**Task item:** Word for word, give the listing below again.

**Provided material:**
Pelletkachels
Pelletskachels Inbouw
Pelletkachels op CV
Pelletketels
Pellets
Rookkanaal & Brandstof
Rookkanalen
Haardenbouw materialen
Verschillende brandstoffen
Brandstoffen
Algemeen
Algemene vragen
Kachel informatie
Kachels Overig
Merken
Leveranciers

**Answer:**
Pelletkachels
Pelletskachels Inbouw
Pelletkachels op CV
Pelletketels
Pellets
Rookkanaal & Brandstof
Rookkanalen
Haardenbouw materialen
Verschillende brandstoffen
Brandstoffen
Algemeen
Algemene vragen
Kachel informatie
Kachels Overig
Merken
Leveranciers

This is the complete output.